EN DÜŞÜK YOKSULLUK ORANI ÇEKİRDEK AİLE OLMAYAN HANELERDE
Hanehalkı tipine göre eşdeğer hanehalkı kullanılabilir fert medyan gelirinin yüzde 50’si dikkate alındığında, çekirdek aile bulunmayan ve birden fazla kişiden oluşan hanehalklarında yoksulluk oranı geçen yıla göre 4 puan azalarak yüzde 7,7’ye düşmüştür. Tek kişilik hanehalklarında ise bu oran 0,2 puanlık bir azalma ile yüzde 7,3 olarak belirlenmiştir. En az bir çekirdek aile ve diğer bireylerden oluşan hanehalklarının yoksulluk oranı 2,6 puan azalarak yüzde 17,0’a gerilemiştir. Tek çekirdek aileden oluşan hanehalklarının yoksulluk oranı ise 0,6 puan azalarak yüzde 13,3 olarak hesaplanmıştır.
MADDİ VE SOSYAL YOKSUNLUK
Maddi ve sosyal yoksunluk oranı hesaplanırken, hane düzeyinde sorgulanan değişkenler arasında otomobil sahipliği, beklenmedik harcamaları karşılama durumu, evden uzakta bir haftalık tatil masrafını karşılama yeteneği, kira ve borçları ödeme durumu gibi unsurlar bulunmaktadır. Ayrıca, iki günde bir et, tavuk veya balık içeren yemek yeme imkanı, evin ısınma ihtiyacını karşılayabilme ve mobilyaların değiştirilmesi gibi durumlar da göz önünde bulundurulmaktadır.
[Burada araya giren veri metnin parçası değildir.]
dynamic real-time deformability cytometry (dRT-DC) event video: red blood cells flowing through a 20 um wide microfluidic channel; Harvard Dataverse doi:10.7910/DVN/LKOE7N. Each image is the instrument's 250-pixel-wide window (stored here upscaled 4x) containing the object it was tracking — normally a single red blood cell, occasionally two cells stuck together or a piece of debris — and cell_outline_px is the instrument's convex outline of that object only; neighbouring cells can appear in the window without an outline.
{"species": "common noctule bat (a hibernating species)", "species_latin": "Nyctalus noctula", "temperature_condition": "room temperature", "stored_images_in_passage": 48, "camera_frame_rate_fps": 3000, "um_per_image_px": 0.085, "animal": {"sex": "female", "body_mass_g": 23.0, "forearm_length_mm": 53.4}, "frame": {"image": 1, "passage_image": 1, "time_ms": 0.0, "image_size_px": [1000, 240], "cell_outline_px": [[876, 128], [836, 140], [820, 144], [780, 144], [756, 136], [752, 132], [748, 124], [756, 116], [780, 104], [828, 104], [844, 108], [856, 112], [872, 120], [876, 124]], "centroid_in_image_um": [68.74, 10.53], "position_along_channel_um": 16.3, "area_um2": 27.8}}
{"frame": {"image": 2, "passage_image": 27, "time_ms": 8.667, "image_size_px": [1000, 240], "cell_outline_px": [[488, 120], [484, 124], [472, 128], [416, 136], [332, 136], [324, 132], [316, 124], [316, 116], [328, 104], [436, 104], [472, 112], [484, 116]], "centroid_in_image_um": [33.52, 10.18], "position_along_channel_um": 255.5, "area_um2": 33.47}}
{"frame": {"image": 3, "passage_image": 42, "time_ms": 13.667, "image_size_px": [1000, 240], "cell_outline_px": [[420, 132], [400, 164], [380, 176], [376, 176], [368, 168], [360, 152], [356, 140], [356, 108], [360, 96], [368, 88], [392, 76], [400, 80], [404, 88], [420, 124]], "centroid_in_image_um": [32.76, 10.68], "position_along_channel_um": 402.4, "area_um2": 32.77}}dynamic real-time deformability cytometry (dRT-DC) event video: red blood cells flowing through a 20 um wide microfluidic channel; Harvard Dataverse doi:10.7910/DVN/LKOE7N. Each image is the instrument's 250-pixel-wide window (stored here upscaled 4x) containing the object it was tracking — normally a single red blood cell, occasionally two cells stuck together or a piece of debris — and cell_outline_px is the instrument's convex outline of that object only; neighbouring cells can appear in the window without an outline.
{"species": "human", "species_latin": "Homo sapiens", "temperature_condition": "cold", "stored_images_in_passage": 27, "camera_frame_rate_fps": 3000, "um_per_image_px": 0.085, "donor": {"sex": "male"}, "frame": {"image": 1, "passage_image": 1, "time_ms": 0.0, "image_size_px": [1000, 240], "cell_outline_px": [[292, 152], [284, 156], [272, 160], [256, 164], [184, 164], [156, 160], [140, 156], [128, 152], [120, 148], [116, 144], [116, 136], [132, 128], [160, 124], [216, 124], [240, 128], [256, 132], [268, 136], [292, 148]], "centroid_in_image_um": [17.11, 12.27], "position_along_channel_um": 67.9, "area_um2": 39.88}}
Birey düzeyinde ise eski giysileri yenileme, düzgün iki çift ayakkabıya sahip olma, ayda en az bir kez tanıdıklarla bir araya gelme, ücretli boş zaman faaliyetlerine katılma, kişisel amaçlar için harcama yapabilme ve internet erişimi gibi unsurlar değerlendirilmektedir. Yine, yukarıda belirtilen on üç maddeden en az yedisini karşılayamayan bireylerin oranı, 2022 yılında yüzde 16,6 iken, 2023 yılı anket sonuçlarına göre bu oran 2,2 puan azalarak yüzde 14,4 seviyesine düşmüştür.
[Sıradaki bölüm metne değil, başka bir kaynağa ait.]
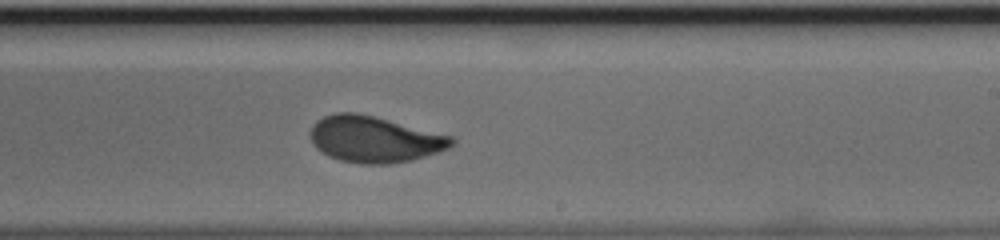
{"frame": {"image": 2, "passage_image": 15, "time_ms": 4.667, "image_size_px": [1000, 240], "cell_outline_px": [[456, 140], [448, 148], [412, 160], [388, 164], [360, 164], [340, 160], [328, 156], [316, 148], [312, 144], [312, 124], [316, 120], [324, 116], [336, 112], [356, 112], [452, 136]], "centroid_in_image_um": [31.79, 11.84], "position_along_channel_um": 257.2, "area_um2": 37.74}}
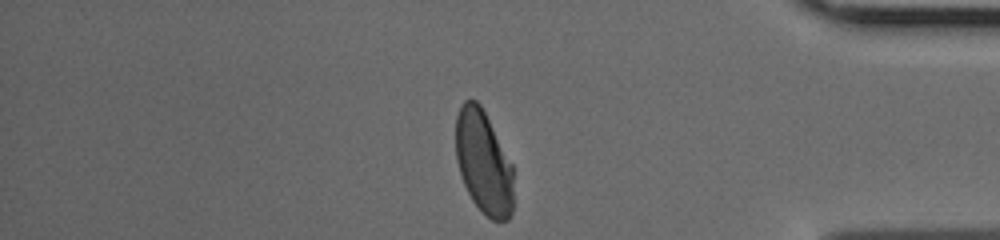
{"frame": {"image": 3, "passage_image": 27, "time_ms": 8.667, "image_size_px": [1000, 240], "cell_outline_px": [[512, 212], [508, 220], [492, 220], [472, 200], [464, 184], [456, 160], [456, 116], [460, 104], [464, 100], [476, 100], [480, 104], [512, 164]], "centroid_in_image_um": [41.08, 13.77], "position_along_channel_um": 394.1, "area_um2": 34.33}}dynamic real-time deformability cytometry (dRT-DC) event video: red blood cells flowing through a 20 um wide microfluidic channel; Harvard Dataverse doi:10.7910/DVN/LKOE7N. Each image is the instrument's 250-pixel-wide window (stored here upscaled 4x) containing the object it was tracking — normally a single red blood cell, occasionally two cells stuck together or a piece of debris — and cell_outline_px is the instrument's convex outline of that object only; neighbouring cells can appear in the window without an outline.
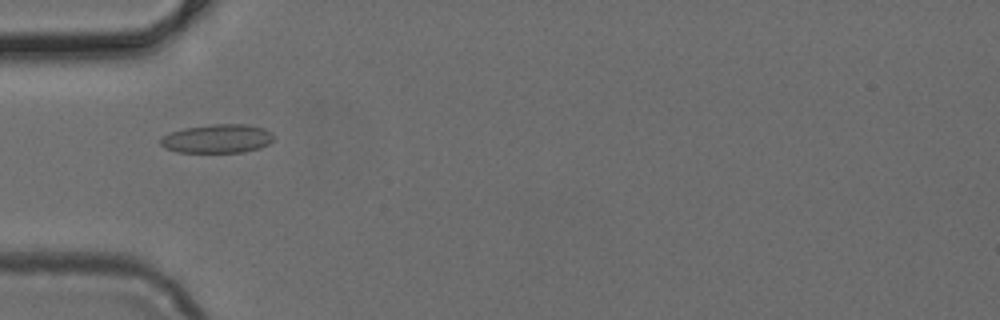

SÜREKLİ YOKSULLUK ORANI YÜZDE 13 OLDU
Dört yıllık panel veri kullanılarak hesaplanan sürekli yoksulluk oranı, eşdeğer hanehalkı kullanılabilir fert medyan gelirinin yüzde 60’ına göre son yıl ve önceki üç yıldan en az ikisinde de yoksul olan bireyleri kapsamaktadır. 2023 yılı anket sonuçlarına göre, sürekli yoksulluk oranı bir önceki yıla göre 1 puan azalarak yüzde 13,0 olarak belirlenmiştir.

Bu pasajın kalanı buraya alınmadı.